Waar komt nu het achttiende-eeuwse moerneuker in het Nederlands vandaan: is dat ontleend aan het Engels, zoals verondersteld wordt voor het twintigste-eeuwse moederneuker? Die vraag moet ontkennend beantwoord worden, want de oudste Engelse vindplaats is een brief uit 1917 van een zwarte soldaat uit de staat Tennessee, die protesteert tegen uitzending naar Europa om mee te vechten in de Eerste Wereldoorlog: “You low-down Mother Fuckers can put a gun in our hands but who is able to take it out?” (Ellis 1995: 1585). Iets ouder is motherfucking: de Oxford English Dictionary geeft twee citaten uit Texaanse rechtbankverslagen uit 1890 respectievelijk 1898, waarbij het woord in het eerste citaat wordt afgekort, terwijl de notulist het in het tweede voluit schrijft:
“he spoke of defendant as […] ‘that God damned mother-f—cking, bastardly son-of-a-bitch!’” (1890),
“the deceased called the defendant a ‘mother-fucking son-of-a-bitch’” (1898)
Zou het dan andersom zijn, en is de Engelse samenstelling geïnspireerd door het Nederlands of Afrikaans? Voorlopig lijkt dat minder waarschijnlijk, omdat de oudste vindplaatsen van motherfucker (Tennessee, Texas) ver verwijderd liggen van het oorspronkelijk Nederlandse gebied rond New York, en het Dictionary of South African English on historical principles (1996) wel neuk, verneuk, beneukt en verneuker vermeldt, maar niet moerneuker. Daarmee is de zaak echter nog niet beslist. Rechtsarchieven vormen, zo blijkt, een rijke bron voor informele spreektaal, maar die bron is tot op heden nauwelijks aangeboord. Naarmate meer rechtsarchieven, zowel Nederlandse als buitenlandse, worden gedigitaliseerd, zal de herkomst en verbreiding van moederneuker duidelijker worden, en zullen we ook kunnen achterhalen of het woord in het Nederlands twee keer – in de achttiende en twintigste eeuw – onafhankelijk van elkaar is gevormd, of dat het woord in de volkstaal is blijven voortleven. Ik vermoed het laatste.
Bronnen
Ellis, M. (1995), ‘W. E. B. Du Bois and the Formation of Black Opinion in World War I’, in: The Journal of American History 81 (4), 1584-1590.

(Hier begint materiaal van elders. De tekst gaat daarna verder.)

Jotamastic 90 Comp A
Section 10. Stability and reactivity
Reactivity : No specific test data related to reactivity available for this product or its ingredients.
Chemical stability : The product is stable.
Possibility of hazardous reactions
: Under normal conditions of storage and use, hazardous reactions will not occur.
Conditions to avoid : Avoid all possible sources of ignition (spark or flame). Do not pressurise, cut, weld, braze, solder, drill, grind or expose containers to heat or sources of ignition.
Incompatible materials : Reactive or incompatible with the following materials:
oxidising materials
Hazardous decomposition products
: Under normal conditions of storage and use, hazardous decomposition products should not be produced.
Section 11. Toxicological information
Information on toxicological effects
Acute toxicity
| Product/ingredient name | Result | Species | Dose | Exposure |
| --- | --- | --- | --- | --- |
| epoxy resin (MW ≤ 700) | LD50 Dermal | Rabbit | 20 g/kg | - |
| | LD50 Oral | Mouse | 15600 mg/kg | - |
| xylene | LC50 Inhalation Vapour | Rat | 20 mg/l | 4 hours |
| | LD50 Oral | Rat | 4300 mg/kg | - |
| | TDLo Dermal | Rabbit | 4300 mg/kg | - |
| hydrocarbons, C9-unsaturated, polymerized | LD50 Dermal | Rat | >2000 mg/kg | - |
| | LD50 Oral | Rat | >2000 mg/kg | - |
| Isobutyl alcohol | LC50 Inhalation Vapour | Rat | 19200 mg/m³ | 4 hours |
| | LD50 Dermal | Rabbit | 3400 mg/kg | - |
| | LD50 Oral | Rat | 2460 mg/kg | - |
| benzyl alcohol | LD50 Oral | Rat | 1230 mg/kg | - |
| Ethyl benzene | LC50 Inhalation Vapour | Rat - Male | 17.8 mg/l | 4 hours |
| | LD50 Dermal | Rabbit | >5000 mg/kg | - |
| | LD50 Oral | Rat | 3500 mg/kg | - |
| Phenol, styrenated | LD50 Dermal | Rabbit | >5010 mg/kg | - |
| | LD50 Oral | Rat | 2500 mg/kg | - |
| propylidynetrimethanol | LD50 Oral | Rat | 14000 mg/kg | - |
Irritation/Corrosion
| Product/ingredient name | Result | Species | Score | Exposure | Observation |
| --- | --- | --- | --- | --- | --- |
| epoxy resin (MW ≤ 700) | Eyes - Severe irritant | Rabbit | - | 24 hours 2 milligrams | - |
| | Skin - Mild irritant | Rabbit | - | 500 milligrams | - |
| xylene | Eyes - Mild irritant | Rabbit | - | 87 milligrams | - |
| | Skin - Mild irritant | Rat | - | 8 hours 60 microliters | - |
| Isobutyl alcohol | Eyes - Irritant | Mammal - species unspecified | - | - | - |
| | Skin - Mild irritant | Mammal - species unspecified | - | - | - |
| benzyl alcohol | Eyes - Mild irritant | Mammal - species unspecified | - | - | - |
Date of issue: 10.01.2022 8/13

Heestermans, Hans (1989), Luilebol. Het Nederlands scheldwoordenboek, Amsterdam.
Rossum, M. van (2013), Werkers van de wereld: Globalisering, maritieme arbeidsmarkten en de verhouding tussen Aziaten en Europeanen in dienst van de VOC, Amsterdam.
Stadsarchief Amsterdam: https://archief.amsterdam/archief/5075/13131
Worden, Nigel (2009), ‘“Below the Line the Devil Reigns”: Death and Dissent aboard a VOC Vessel’, in: South African Historical Journal 61 (4), 702-730.
Wouter van der Land zegt
Wat een mooie vondst!
Ik ben geen scheldwoordkenner, maar mogelijk is er een mediterrane herkomst te traceren? In het Spaans en Italiaans is het meen ik gebruikelijk om te schelden met een moeder als mikpunt. Het culturele contact was er in elk geval in die eerdere eeuwen.
Nicoline van der Sijs zegt
De Russen kunnen er ook wat van (voor de kenners: job tvojoe mat’), maar ik heb geen relatie met zuiden of oosten gevonden.
gerardscharn zegt
Zie urbandictionary.com ‘pinche madre’ met betrekking tot het gebruik in Mexico. Indien u bekend bent met “shave and a haircut, two bits” als slot van een populair deuntje dat ook met een autoclaxon in het zelfde ritme kan worden getoeterd wordt in Mexico als zwaar beledigend ervaren: chinga tu madre, cabrón.
Fokko Helder zegt
We waren (in 1967) nog maar pas een paar dagen op Curaçao, toen onze zoon (7 jr) al Papiamento klanken gebruikte. Wij wisten nog niet wat het betekende (onze leerweg was iets langer dan de zijne…) en wij vertelden het vol trots aan Curaçaose kennissen (later vrienden), die ons snel uit de droom hielpen: “konje bo mamma” was geen gangbare term in die kringen… Zeker in meer zuidelijke streken is de moeder bijna een heilige, dus zo’n term komt hard aan.
gerardscharn zegt
Die woord “maaifoedie” het eens dieselfde trefkrag gehad as die Engelse vloekwoord “motherfucker”. Maai is afkomstig uit die Maleis-Portugese “may” wat “moeder” beteken het.
Foedie het sy oorsprong in die Latynse “futuere” wat beteken “om seks te hê”.
In Maleis-Portugees was dit een van die ergste vloekwoorde wat jy kon gebruik. Dit impliseer dat die persoon en sy / haar moeder seks gehad het. Dit was aanvanklik “mayfoede” en “maaifoedie” (Boshoff en Nienaber 1967: 399).
In Afrikaans het die woord sy trefkrag verloor en dra nou omtrent dieselfde gewig as “karnallie” en “vabond”. Die volgende visserstaal aanhaling kom uit Rapport van 3 Februarie 1974: “klein maaifoetertjies, so klein vissietjies wat sta-sta peuter aan die asies.”
Bron:
Boshoff, SPE & Nienaber, GE. 1967. Afrikaanse etimologieë. Pretoria:Suid-Afrikaanse akademie vir wetenskap en kuns.